DId you know that Facebook has a limit to the number of people who can be added as “friends”? To be honest, I didn’t, but apparently if you try to add more than 5,000 people, you’re told that you’ve hit the upper limit.
I suppose when Facebook was first dreamt up, the creators thought that no-one would add even one-fifth of that many links to their account, but Mark Cuban is one person who has.
It’s happened because Facebook is used quite a lot as a way of linking up with people that you might have something in common with, even if you’ve never met them or had a meaningful online relationship.
Of course, there are people who will add absolutely anyone who contacts them, potentially leaving them open to security abuses, but I don’t think Mark fell completely into that trap. However, he did add a lot of people who he thought that he might be able to develop some kind of relationship with.
Now that Mark has had to start rejecting friend requests and scaling down his existing list, he says that he’s discovered three distinct “friendship” groups:
My new FB strategy is not exclusively about “friends” in the truest sense of the word. Its about three layers of “friends”
The first layer has my real friends. Those people who who I have actually met in real life and who I enjoy keeping in touch with. FB provides a great way to keep up with things with them via pictures, notifications, etc.
The 2nd layer is people who I have tangential connections to. They may just live in Dallas Fort Worth. They may be self proclaimed Mavs or MMA or movie fans, or in groups I’m in. For whatever reason there is something about them that I could connect to.

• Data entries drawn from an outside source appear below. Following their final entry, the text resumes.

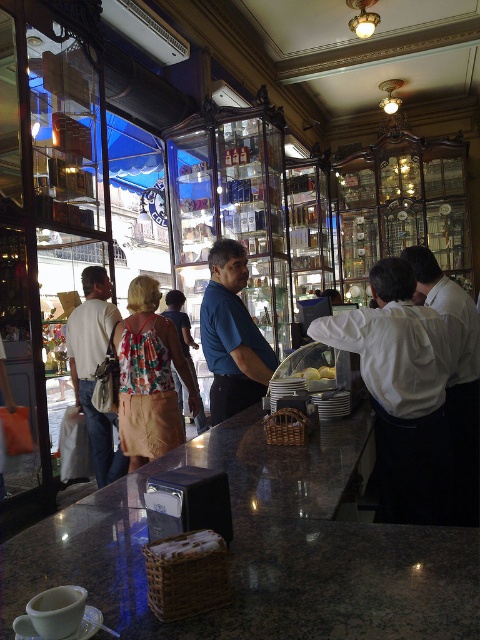
Locate an element on the screen. The width and height of the screenshot is (480, 640). blue smooth shirt at center is located at coordinates (231, 336).

Who is more forward, (232, 362) or (315, 368)?

Point (232, 362)

Looking at this image, can you confirm if blue smooth shirt at center is smaller than yellow cake at center?

Incorrect, blue smooth shirt at center is not smaller in size than yellow cake at center.

Is point (254, 330) farther from viewer compared to point (328, 376)?

Yes, it is.

The image size is (480, 640). I want to click on blue smooth shirt at center, so click(x=231, y=336).

Consider the image. Is granite countertop at center thinner than floral fabric dress at center?

Incorrect, granite countertop at center's width is not less than floral fabric dress at center's.

Is granite countertop at center shorter than floral fabric dress at center?

Yes, granite countertop at center is shorter than floral fabric dress at center.

You are a GUI agent. You are given a task and a screenshot of the screen. Output one action in this format:
    pyautogui.click(x=<x>, y=<y>)
    Task: Click on the granite countertop at center
    
    Given the screenshot: What is the action you would take?
    pyautogui.click(x=262, y=548)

The 3rd layer is emerging as a very unique and interesting network in FB.
Its what I will call “The Power Layer.” These are people who in whatever industry they are in , retain some level of power. Having them as FB friends, although very simple and non committal, gives me some level of access to them, and them to me. These are people that if they sent me a FB mail, i would certainly read and respond to, and I think they would do the same.
It’s an interesting observation as it shows just one way that Facebook, and other social networks, are being used in ways beyond their original intentions. After all, Facebook started as a way of connecting college students together, but is now used as a business tool. Maybe it shouldn’t be, but then people will always take tools to their limits to fit their own purposes.
5,000 connections is just a scary amount.